Trabajó el resto de la mañana bajo la estricta mirada de Simone, hasta que por la tarde pudo refugiarse en la sala de masajes.


Allí le resultó más fácil concentrarse en sus propios pensamientos y soñar con Pedro sin peligro de cortarle a nadie una oreja.


Después de una larga sesión, le llegó el turno a su última clienta. Llamó a Marguerite para que la hiciera pasar y miró en su lista de quién se trataba.


—Lo mejor para el final —se dijo al ver que era Gloria Campanella, una saludable y rica viuda de ochenta y cinco años que se pasaba gran parte del año haciendo cruceros de un puerto a otro en busca de no se sabía qué.


—Va en busca de la mejor cura para la soledad —decía Armand—. La pareja perfecta.


Era una mujer vestida siempre de un modo impecable y con un Martini en la mano. Stevie era el que la peinaba y le daba los masajes, el único que sabía llevarla y encandilarla. Con el resto usaba su lengua bífida y todo el mundo sabía que era mejor no llevarle la contraria.


La puerta se abrió y Pedro entró.


Paula lo miró atónita.


—¿Qué estás…?


—No podía esperar.


—Pero… ¿y la señora Campanella? ¡La señora Campanella se va a poner furiosa y Simone también!

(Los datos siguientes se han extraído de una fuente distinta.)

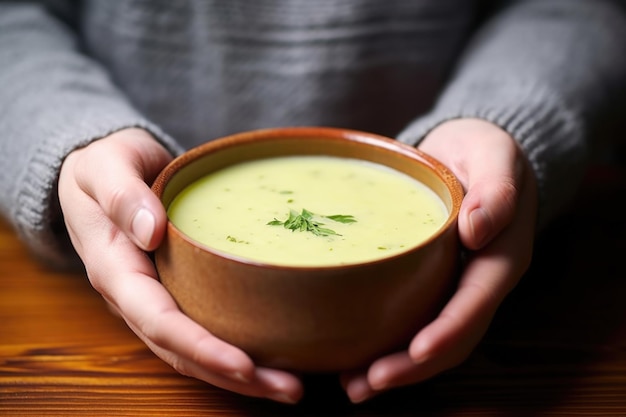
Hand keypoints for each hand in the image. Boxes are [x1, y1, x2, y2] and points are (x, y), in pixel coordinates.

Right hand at [58, 128, 302, 403]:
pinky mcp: (177, 293)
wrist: (103, 174)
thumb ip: (123, 195)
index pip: (159, 322)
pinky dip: (235, 351)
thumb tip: (151, 231)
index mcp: (116, 271)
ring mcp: (156, 299)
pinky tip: (272, 356)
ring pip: (195, 352)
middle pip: (183, 351)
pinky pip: (204, 331)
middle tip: (291, 388)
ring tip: (291, 385)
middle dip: (234, 376)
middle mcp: (136, 297)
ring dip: (242, 376)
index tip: (244, 364)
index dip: (200, 347)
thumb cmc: (103, 167)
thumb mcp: (104, 167)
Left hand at [341, 118, 537, 401]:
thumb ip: (495, 191)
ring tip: (352, 385)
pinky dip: (389, 343)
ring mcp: (456, 286)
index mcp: (501, 256)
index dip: (448, 332)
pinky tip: (354, 356)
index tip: (416, 352)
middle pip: (453, 337)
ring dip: (397, 367)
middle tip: (365, 384)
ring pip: (432, 339)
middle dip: (413, 366)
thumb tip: (477, 231)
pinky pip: (415, 320)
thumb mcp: (495, 156)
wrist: (472, 152)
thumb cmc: (485, 151)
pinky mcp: (432, 282)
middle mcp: (480, 281)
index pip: (476, 304)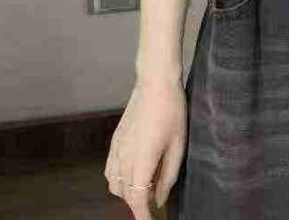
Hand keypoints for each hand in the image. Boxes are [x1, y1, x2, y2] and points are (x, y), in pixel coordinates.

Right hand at [104, 76, 186, 217]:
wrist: (155, 83)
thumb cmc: (172, 112)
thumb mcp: (178, 145)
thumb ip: (168, 175)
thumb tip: (160, 198)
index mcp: (141, 161)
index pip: (137, 200)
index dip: (143, 215)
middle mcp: (123, 158)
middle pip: (125, 194)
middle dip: (139, 202)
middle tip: (156, 197)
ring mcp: (116, 149)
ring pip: (114, 183)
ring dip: (128, 191)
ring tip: (147, 183)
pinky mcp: (115, 140)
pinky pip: (110, 169)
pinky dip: (118, 178)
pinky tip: (133, 171)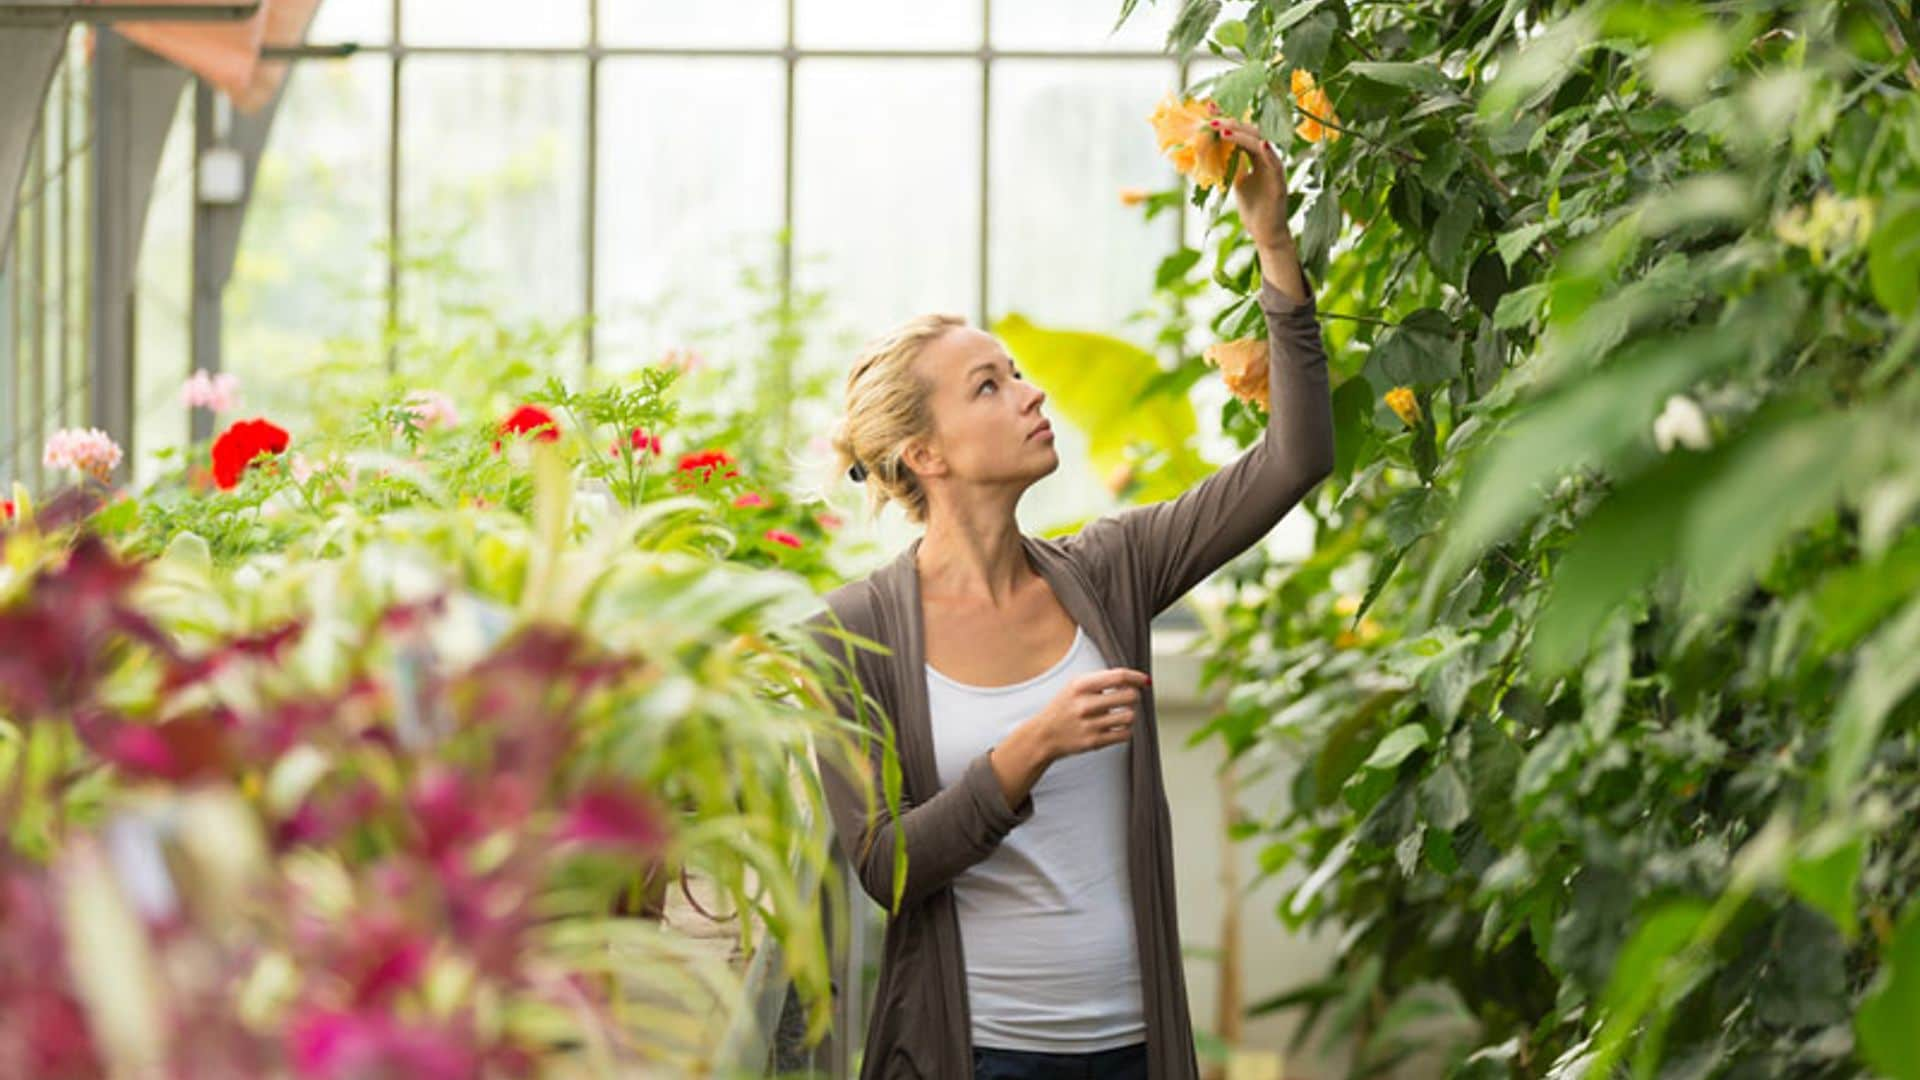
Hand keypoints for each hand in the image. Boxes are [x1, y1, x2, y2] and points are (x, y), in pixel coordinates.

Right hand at [1025, 667, 1150, 759]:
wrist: (1044, 735)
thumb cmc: (1065, 706)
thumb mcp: (1076, 685)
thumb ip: (1102, 679)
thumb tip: (1136, 679)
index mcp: (1081, 686)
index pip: (1119, 676)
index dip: (1137, 677)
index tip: (1145, 680)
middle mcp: (1085, 705)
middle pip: (1130, 696)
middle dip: (1134, 696)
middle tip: (1129, 698)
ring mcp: (1090, 725)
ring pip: (1130, 716)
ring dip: (1131, 714)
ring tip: (1122, 713)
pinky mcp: (1094, 742)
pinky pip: (1125, 734)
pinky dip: (1126, 729)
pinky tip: (1118, 726)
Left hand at [1208, 117, 1292, 252]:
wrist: (1266, 234)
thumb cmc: (1254, 209)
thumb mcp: (1238, 182)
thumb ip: (1231, 166)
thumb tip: (1213, 151)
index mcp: (1257, 157)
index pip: (1241, 133)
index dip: (1227, 120)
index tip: (1209, 108)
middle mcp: (1267, 158)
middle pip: (1251, 133)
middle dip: (1231, 123)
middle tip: (1211, 119)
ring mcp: (1274, 168)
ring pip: (1261, 143)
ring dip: (1242, 135)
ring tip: (1222, 130)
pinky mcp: (1279, 182)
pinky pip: (1275, 163)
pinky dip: (1267, 152)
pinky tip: (1259, 144)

—Simone no tiene por qué enterarse.


Claro que se enteraría.


—La señora Campanella…


—La señora Campanella ha cambiado de opinión.


—¿Qué? ¡Nunca lo hace!


—Esta vez sí. La he chantajeado.


—¡No puede ser!


Pedro asintió, perfectamente serio.


—No estaba realmente muy interesada en que tú le dieras un masaje —dijo él—. Prefería a ese tal Stevie.


—Ya, pero…


—La invité a un Martini y escuché la historia de su vida. Es una mujer solitaria y le gustan los hombres, especialmente los vaqueros.


A Paula le resultaba difícil imaginarse a la pequeña e inmaculada señora


Campanella, que siempre le recordaba a un boceto de los diseños originales de Félix Diamante, junto a Pedro vestido con sus vaqueros y su camisa.


—Pero no me puedo creer…


—Está muy ocupada planeando su viaje a Elmer —le dijo Pedro—. Le dije que, si me dejaba, le concertaría una cita con un vaquero de noventa años.


Paula se quedó boquiabierta.


—¿Arturo? —¿con Gloria Campanella? Eso era increíble.


—Era lo mínimo que Arturo podía hacer por una buena causa.


—¿Qué causa?


—Nosotros.


Ellos. Allí estaban al fin, cara a cara. Pedro Alfonso y Paula Chaves, no mucho menos extraño que Arturo Gilliam y Gloria Campanella.


Sus miradas se encontraron. Paula se humedeció los labios nerviosamente.


—¿Realmente…. realmente has venido al crucero por mí?


—Sí —dijo Pedro—. Así es.


—Pero yo pensé… —se detuvo y recapacitó sobre lo que iba a decir, sobre lo que había creído durante todos aquellos años. Agitó la cabeza de un lado a otro—. Pesé que no podías soportarme.


Pedro la miró perplejo.


—¿Qué?


—Cuando Mateo te trajo con él aquel día para decirme que se iba contigo, ni siquiera me miraste. No querías tener nada que ver conmigo —le dijo.


Pedro apartó la mirada.


—No podía —se metió las manos en los bolsillos y miró por la ventana.


—¿No podías? ¿Qué no podías?


—Mirarte.


Ella lo observó confusa.


—¿Por qué?


Alzó los ojos.


—Porque eras la chica de Mateo


—¿Qué?


Pedro se encogió de hombros y se alejó de ella.


—Ya me has oído.


—¿Tanto importaba eso? —preguntó Paula tratando de entender lo que intentaba decirle.


—Se supone que no debía querer a la novia de mi amigo —dijo Pedro.


Ella abrió la boca y luego la cerró incapaz de decir nada.